┌─ TEXT SHOWN
August 8, 2007
I rented a movie called Zodiac over the weekend, and it took me back to the 1970's. Someone in the newspaper office flashed a page of political cartoons at our hero -- there were caricatures of Richard Nixon on the page. The movie was full of scenes of people making urgent phone calls from phone booths.
And every once in a while a big clunky phone actually rang -- you remember, "Ring? Ring? Ring?" and when its receiver was picked up and listened to there there was nothing but heavy breathing coming from the other side.
Everything about this movie was pretty close to authentic. Without being maddeningly precious about it, costume and set-wise, people looked pretty much like they once did. (Now that I think about it, I didn't see any men in sideburns or bell bottoms, but going that far would be jarring today.) It's an intense little thriller about a real situation in San Francisco when serial killers were still in the shadows and even the term was not yet in general use.
There are excellent performances. I always admire Robert Downey (and of course my mind always goes to how much I hope he's really past his addiction). In this one his portrayal of an addict with a wasted life is chillingly spot-on. One scene in the newsroom when he is functioning but literally falling-down-drunk is especially well done.
Jake Gillenhahl gives an engrossing performance as the newspaper cartoonist who gets drawn into the murder trail because of his fascination with codes and puzzles, and hangs on to his detective work long after all else have shelved the whole deal. He seems to have the case solved by the end of the film, but there is no real conclusion.
└─
┌─ EXTRACTED RECORDS
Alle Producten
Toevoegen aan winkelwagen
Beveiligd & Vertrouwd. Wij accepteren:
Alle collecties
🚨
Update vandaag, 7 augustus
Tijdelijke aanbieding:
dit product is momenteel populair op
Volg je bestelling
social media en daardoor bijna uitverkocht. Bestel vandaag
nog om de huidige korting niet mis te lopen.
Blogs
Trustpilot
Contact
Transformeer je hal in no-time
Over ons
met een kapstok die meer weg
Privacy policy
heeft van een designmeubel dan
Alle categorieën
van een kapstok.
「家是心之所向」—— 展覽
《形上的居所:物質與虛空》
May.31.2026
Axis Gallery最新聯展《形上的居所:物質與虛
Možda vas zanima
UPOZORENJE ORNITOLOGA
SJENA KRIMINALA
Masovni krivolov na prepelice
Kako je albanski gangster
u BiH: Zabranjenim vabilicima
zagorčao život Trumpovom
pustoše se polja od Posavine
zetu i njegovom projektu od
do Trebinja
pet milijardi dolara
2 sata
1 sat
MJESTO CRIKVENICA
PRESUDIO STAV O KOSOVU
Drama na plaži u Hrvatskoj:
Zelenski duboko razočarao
└─
┌─ EXTRACTED RECORDS
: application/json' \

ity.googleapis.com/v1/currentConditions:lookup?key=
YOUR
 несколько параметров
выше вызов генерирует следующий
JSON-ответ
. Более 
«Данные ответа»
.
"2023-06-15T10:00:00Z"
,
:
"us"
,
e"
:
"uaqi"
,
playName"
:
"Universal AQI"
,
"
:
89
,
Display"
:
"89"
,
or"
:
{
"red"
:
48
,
└─
EXERCISE DIRECTIONS
Carry on the review of the movie Zodiac above from its last sentence.

EXERCISE ANSWER
Zodiac is not a chick flick. Not to say that a woman wouldn't enjoy this movie -- I was totally taken in by it -- but there are only a few female characters in it as sort of wallpaper, worrying about their men. The actresses are as good as the actors, and I would say I loved the first-date scene; but this is a movie about men doing police work, on the fringe of the old newspaper world. There is a faint smell of booze, cigarettes and sweat about it. There isn't much light to find your way around. But it captures a real situation in a real time and place and presents us with a constellation of good actors doing their jobs.
Mark Ruffalo plays the police detective who is said to have been the man the movie Bullitt -- there's one to see again! -- was based upon. Brian Cox does a wonderful turn as attorney Marvin Belli, who has the one laugh line in the movie. And the odd Charles Fleischer will scare your socks off. The film's lead suspect is well defined by an actor I never saw before, John Carroll Lynch.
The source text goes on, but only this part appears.